Additionally, this added requirement would take up usable space in each vehicle, reducing capacity per transport. Many operators have invested significant capital on their fleet, upwards of $50,000-$100,000 per vehicle, each of which takes several weeks to fabricate to the existing requirements. Distributors have an economic incentive to protect the assets in their vehicles; this new proposed language adds no additional security to protect the assets, rather it only adds cost while reducing capacity.
Recommendation:
(1) This new language should be removed from § 5311(f) and the previous language reinstated.
(2) Increased standards, if required, should be phased in over time with a grandfather clause and/or transition period to allow time for existing distributors to continue to serve the market.
(3) Before instituting this requirement, we recommend an analysis of current vehicles which meet commercially reasonable security standards before imposing a possibly unnecessary expense on operators. Consider looking at the DEA’s specific measures required for the storage of controlled substances, which consider time required to breach and the gauge of steel.
California Department of Food & Agriculture
§ 8106 – Cultivation Plan and Shared Spaces
The proposed regulation as is warrants further review on its operational impacts. We respectfully disagree with the drafted language since its ban on shared spaces would be inconsistent with the provisions of state law, specifically AB 133 in which the legislature clearly intended to remove the provision that licensed premises be separate and distinct. The Legislature specifically states that “MAUCRSA authorizes a person to apply for and be issued more than one license provided the licensed premises are separate and distinct. This bill [AB 133] would remove the condition that the licensed premises be separate and distinct.” {Emphasis Added.}
Further, many affected Cannabis cultivators detrimentally relied on the Emergency cannabis regulations and AB 133 when designing their facilities and have invested large amount of capital, resources, labor, and time in creating their business models to maximize their limited space while also ensure they are in compliance with all required state rules. To force cultivators to redo the business layout is unreasonable and not in the interest of fundamental fairness/justice. Moreover, if the businesses were forced to remove one or more of their several licenses in order to comply with the proposed changes, it would force operators to delay or remove harvested lots ready for sale.

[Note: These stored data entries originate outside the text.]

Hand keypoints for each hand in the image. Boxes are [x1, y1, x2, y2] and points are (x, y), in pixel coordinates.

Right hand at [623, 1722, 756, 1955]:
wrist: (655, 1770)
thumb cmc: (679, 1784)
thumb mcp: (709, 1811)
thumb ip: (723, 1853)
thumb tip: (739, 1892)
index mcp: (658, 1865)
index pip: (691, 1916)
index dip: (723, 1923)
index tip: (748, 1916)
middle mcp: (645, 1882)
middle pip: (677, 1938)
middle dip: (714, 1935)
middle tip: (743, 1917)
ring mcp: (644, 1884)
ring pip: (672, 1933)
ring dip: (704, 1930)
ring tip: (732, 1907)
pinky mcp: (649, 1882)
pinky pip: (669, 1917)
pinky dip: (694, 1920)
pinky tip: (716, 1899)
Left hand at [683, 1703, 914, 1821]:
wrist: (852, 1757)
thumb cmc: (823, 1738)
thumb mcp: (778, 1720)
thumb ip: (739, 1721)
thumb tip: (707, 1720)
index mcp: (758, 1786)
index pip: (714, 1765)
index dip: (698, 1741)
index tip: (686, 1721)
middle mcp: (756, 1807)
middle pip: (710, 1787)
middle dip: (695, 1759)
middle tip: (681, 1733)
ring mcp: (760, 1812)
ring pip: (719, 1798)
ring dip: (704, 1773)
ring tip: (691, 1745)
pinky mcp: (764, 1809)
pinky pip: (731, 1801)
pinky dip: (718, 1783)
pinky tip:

While we understand the Department’s intent in ensuring that cannabis goods grown, treated with pesticides, and stored within shared spaces are properly tracked in accordance with the applicable license, we believe this intent is already achieved in other ways. Such common-sense policies could include ensuring that tables, pesticides storage shelves, and storage bins are clearly marked with labels designated with the applicable licensee number. We believe that once METRC is live, all cannabis within the cultivation facility will be tracked from seed to sale through scannable RFID tags, eliminating any concern that cannabis goods won’t be able to be tracked to the applicable licensee.
Recommendation:
(1) Remove the language prohibiting shared spaces and instead require cannabis goods within shared spaces to be marked with the applicable licensee’s information.